EXERCISE PROMPT >> Please format everything in the rows below, from the line containing "catalogue / barcode: US 2028666" down to the line containing "scientific name: Claytonia", as a Markdown table with two columns, No. and Line. Number each line and leave out blank lines.

[START PROVIDED RECORDS]

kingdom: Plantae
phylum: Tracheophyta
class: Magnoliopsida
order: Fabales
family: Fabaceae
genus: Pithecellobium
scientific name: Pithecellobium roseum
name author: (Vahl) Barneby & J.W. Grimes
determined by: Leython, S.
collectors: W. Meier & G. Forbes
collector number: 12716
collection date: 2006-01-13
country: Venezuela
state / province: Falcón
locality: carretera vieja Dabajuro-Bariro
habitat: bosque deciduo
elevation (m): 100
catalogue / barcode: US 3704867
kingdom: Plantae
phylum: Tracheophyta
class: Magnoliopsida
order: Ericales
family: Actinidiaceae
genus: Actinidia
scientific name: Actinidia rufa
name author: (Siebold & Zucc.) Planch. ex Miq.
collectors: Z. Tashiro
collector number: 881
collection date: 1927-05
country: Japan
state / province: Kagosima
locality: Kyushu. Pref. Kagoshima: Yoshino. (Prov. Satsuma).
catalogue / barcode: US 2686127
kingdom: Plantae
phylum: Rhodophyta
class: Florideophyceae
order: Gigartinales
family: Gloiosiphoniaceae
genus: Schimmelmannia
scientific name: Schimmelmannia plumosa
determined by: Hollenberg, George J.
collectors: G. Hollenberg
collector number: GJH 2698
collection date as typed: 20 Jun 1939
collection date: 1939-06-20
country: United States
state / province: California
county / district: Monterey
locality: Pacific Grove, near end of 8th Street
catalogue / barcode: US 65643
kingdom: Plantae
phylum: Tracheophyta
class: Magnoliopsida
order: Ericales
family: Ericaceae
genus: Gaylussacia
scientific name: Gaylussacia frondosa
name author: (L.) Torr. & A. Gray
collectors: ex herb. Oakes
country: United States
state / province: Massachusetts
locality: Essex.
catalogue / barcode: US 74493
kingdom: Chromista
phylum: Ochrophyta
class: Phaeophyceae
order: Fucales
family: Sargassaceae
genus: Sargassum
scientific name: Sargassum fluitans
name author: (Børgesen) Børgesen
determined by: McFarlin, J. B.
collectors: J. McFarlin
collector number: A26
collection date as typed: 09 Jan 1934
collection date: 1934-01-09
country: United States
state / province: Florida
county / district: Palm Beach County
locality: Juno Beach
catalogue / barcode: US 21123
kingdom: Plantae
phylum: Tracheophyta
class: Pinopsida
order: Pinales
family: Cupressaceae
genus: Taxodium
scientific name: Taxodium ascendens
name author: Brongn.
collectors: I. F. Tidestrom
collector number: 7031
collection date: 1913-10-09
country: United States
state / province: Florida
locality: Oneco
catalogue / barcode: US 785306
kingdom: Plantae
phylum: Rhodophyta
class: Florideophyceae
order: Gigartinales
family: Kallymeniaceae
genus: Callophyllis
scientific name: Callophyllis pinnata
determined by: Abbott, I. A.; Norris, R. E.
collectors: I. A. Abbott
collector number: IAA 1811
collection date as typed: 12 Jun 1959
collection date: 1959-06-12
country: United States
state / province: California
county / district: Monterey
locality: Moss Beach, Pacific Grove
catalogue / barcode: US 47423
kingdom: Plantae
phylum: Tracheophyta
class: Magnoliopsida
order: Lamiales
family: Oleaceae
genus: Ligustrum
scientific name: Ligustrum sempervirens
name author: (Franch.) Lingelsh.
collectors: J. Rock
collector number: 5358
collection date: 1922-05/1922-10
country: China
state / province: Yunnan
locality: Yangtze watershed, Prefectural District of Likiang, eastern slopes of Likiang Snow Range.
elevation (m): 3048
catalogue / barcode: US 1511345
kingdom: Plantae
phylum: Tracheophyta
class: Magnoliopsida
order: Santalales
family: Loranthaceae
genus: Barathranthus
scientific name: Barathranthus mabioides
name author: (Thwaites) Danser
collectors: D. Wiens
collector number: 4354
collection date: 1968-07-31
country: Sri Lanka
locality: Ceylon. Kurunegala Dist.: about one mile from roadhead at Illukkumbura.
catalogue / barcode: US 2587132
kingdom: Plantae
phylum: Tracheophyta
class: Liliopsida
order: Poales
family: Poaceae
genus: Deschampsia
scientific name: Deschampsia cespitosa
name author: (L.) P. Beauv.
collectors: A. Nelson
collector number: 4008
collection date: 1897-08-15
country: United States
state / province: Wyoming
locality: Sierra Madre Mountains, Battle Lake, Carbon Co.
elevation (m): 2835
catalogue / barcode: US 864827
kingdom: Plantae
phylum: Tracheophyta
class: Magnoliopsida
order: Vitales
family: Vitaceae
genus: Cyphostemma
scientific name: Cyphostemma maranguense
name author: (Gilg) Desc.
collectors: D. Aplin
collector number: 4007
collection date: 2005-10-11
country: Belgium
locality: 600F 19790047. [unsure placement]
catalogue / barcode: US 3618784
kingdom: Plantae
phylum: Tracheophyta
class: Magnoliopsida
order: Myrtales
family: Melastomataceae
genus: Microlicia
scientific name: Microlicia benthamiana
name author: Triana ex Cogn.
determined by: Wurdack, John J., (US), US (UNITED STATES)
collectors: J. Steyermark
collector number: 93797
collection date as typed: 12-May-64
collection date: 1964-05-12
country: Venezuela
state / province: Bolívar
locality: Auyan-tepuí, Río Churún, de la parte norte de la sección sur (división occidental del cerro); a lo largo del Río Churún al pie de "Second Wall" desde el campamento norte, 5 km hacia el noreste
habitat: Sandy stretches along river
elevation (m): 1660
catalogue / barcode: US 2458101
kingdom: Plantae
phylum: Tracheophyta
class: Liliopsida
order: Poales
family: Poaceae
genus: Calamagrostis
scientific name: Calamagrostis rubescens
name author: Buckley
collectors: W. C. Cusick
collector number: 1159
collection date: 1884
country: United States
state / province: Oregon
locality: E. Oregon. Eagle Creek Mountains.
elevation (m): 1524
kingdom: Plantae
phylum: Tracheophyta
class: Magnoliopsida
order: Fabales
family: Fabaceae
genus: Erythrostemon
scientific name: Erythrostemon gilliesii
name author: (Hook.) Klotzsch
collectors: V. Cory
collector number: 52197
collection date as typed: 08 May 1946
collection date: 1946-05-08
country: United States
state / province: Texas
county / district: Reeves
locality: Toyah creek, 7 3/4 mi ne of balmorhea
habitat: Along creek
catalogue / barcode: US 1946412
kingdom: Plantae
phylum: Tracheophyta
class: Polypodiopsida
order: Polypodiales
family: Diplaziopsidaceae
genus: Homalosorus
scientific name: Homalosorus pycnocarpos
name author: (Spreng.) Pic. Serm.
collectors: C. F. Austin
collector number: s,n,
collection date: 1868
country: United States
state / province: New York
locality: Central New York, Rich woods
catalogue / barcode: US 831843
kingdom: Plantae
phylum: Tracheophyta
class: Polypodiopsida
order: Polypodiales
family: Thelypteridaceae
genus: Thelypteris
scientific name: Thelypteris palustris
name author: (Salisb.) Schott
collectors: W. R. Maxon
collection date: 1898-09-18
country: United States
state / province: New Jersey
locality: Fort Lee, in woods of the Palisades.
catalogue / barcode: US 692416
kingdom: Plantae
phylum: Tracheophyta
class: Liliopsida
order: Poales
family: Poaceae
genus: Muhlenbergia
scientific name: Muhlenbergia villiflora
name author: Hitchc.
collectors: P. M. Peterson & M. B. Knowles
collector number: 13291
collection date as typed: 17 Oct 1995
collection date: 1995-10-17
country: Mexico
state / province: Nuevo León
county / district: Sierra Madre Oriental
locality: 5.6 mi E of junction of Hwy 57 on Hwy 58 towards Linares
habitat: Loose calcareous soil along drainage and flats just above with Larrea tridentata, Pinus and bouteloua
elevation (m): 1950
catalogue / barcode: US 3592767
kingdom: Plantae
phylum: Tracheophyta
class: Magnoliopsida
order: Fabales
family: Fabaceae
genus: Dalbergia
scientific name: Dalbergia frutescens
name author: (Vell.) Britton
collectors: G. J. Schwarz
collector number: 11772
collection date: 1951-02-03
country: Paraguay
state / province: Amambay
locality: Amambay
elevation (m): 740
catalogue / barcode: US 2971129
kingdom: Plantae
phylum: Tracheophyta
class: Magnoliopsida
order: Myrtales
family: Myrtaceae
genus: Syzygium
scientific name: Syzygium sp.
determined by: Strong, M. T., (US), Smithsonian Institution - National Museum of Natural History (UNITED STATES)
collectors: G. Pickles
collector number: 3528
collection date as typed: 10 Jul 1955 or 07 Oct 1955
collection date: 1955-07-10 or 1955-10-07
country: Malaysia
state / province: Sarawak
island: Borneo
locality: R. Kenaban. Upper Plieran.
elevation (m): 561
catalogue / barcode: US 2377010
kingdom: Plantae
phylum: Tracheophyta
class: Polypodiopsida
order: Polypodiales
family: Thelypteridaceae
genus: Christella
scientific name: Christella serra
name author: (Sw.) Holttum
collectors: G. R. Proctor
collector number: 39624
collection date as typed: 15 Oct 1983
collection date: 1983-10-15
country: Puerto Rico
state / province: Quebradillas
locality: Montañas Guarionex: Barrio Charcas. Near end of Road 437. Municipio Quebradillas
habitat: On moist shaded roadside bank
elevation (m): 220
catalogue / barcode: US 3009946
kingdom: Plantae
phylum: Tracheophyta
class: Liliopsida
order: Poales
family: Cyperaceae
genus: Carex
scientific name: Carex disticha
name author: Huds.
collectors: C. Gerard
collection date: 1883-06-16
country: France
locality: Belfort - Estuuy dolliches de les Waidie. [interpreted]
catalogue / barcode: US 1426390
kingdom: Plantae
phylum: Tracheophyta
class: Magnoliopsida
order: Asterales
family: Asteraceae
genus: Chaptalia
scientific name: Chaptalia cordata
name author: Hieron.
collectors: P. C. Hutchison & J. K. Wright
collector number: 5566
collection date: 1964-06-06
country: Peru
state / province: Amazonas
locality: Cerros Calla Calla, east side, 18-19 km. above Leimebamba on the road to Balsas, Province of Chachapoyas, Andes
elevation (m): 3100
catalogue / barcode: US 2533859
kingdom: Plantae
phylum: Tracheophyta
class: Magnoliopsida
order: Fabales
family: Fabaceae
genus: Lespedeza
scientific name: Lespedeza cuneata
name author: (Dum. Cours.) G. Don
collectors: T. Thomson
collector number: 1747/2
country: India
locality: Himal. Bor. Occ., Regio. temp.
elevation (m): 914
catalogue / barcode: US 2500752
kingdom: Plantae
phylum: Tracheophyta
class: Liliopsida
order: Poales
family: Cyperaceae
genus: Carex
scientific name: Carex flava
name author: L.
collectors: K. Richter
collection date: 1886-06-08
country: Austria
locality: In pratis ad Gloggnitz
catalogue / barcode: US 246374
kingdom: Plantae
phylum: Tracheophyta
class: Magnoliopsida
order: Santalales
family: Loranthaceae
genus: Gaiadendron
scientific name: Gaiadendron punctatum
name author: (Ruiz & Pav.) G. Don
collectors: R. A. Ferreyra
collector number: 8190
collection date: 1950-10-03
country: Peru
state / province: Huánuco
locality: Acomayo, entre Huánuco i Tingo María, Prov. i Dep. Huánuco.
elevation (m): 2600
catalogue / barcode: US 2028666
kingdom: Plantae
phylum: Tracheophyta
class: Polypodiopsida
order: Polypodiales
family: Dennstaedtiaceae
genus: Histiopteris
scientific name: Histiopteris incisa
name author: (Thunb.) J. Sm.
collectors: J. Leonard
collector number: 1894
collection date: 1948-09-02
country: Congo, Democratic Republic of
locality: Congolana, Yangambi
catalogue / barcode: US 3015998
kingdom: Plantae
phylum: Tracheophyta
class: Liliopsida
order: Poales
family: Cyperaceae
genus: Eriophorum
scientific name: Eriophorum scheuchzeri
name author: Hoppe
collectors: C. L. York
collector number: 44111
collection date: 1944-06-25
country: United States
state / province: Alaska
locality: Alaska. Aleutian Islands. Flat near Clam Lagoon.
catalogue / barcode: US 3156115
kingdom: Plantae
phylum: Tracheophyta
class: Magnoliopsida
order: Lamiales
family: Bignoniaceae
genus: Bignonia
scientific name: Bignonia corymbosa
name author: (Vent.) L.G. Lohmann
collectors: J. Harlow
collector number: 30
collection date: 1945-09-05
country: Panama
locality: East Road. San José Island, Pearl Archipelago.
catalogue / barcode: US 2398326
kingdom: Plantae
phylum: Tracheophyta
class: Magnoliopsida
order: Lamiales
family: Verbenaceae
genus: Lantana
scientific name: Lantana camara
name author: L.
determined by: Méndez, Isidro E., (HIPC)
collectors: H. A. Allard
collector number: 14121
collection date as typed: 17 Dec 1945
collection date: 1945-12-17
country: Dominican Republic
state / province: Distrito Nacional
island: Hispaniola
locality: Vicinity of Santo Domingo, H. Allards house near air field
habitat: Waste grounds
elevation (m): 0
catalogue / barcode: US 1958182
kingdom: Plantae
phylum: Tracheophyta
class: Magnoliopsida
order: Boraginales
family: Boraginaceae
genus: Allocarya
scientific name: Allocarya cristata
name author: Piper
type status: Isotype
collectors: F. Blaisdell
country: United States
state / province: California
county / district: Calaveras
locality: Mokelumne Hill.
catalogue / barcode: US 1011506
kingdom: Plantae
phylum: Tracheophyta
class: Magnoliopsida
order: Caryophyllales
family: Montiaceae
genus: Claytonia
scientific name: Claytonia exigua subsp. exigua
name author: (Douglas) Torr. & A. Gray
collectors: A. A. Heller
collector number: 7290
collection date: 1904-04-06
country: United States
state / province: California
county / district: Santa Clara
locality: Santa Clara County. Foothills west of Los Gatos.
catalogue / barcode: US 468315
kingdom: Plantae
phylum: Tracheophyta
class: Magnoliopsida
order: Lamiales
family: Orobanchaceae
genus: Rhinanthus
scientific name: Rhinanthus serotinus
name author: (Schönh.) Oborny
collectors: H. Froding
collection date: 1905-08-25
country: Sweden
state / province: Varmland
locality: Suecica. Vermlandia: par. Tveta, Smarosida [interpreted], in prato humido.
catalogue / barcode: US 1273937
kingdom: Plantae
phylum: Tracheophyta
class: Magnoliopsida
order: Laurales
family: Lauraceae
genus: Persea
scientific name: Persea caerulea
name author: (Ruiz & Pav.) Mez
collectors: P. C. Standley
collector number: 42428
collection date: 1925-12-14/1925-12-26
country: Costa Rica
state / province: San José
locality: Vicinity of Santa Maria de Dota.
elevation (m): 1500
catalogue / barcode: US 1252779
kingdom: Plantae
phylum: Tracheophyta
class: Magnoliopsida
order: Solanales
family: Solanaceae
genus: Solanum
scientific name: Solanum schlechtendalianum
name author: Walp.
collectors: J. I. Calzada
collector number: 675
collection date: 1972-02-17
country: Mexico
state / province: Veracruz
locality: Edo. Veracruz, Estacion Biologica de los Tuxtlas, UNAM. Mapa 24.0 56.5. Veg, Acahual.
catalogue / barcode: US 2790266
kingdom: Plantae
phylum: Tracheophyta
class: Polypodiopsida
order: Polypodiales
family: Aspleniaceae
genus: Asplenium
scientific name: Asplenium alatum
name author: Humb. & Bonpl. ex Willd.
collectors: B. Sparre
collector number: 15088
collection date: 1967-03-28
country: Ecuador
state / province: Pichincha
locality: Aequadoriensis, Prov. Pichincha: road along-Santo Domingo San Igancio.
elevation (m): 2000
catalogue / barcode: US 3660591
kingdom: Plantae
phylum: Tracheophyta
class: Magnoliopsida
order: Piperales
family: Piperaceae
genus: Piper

[END PROVIDED RECORDS]

REPLY >>
| No. | Line |
|---|---|
| 1 | catalogue / barcode: US 2028666 |
| 2 | kingdom: Plantae |
| 3 | phylum: Tracheophyta |
| 4 | class: Polypodiopsida |
| 5 | order: Polypodiales |
| 6 | family: Dennstaedtiaceae |
| 7 | genus: Histiopteris |
| 8 | scientific name: Histiopteris incisa |
| 9 | name author: (Thunb.) J. Sm. |
| 10 | collectors: J. Leonard |
| 11 | collector number: 1894 |
| 12 | collection date: 1948-09-02 |
| 13 | country: Congo, Democratic Republic of |
| 14 | locality: Congolana, Yangambi |
| 15 | catalogue / barcode: US 3015998 |
| 16 | kingdom: Plantae |
| 17 | phylum: Tracheophyta |
| 18 | class: Liliopsida |
| 19 | order: Poales |
| 20 | family: Cyperaceae |
| 21 | genus: Eriophorum |
| 22 | scientific name: Eriophorum scheuchzeri |
| 23 | name author: Hoppe |
| 24 | collectors: C. L. York |
| 25 | collector number: 44111 |
| 26 | collection date: 1944-06-25 |
| 27 | country: United States |
| 28 | state / province: Alaska |
| 29 | locality: Alaska. Aleutian Islands. Flat near Clam Lagoon. |
| 30 | catalogue / barcode: US 3156115 |
| 31 | kingdom: Plantae |
| 32 | phylum: Tracheophyta |
| 33 | class: Magnoliopsida |
| 34 | order: Lamiales |
| 35 | family: Bignoniaceae |
| 36 | genus: Bignonia |
| 37 | scientific name: Bignonia corymbosa |
| 38 | name author: (Vent.) L.G. Lohmann |
| 39 | collectors: J. Harlow |
| 40 | collector number: 30 |
| 41 | collection date: 1945-09-05 |
| 42 | country: Panama |
| 43 | locality: East Road. San José Island, Pearl Archipelago. |
| 44 | catalogue / barcode: US 2398326 |
| 45 | kingdom: Plantae |
| 46 | phylum: Tracheophyta |
| 47 | class: Magnoliopsida |
| 48 | order: Lamiales |
| 49 | family: Verbenaceae |
| 50 | genus: Lantana |
| 51 | scientific name: Lantana camara |
| 52 | name author: L. |
| 53 | determined by: Méndez, Isidro E., (HIPC) |
| 54 | collectors: H. A. Allard |
| 55 | collector number: 14121 |
| 56 | collection date as typed: 17 Dec 1945 |
| 57 | collection date: 1945-12-17 |
| 58 | country: Dominican Republic |
| 59 | state / province: Distrito Nacional |
| 60 | island: Hispaniola |
| 61 | locality: Vicinity of Santo Domingo, H. Allards house near air field |
| 62 | habitat: Waste grounds |
| 63 | elevation (m): 0 |
| 64 | catalogue / barcode: US 1958182 |
| 65 | kingdom: Plantae |
| 66 | phylum: Tracheophyta |
| 67 | class: Magnoliopsida |
| 68 | order: Boraginales |
| 69 | family: Boraginaceae |
| 70 | genus: Allocarya |
| 71 | scientific name: Allocarya cristata |
| 72 | name author: Piper |
| 73 | type status: Isotype |
| 74 | collectors: F. Blaisdell |
| 75 | country: United States |
| 76 | state / province: California |
| 77 | county / district: Calaveras |
| 78 | locality: Mokelumne Hill. |
| 79 | catalogue / barcode: US 1011506 |
| 80 | kingdom: Plantae |
| 81 | phylum: Tracheophyta |
| 82 | class: Magnoliopsida |
| 83 | order: Caryophyllales |
| 84 | family: Montiaceae |
| 85 | genus: Claytonia |
| 86 | scientific name: Claytonia exigua subsp. exigua |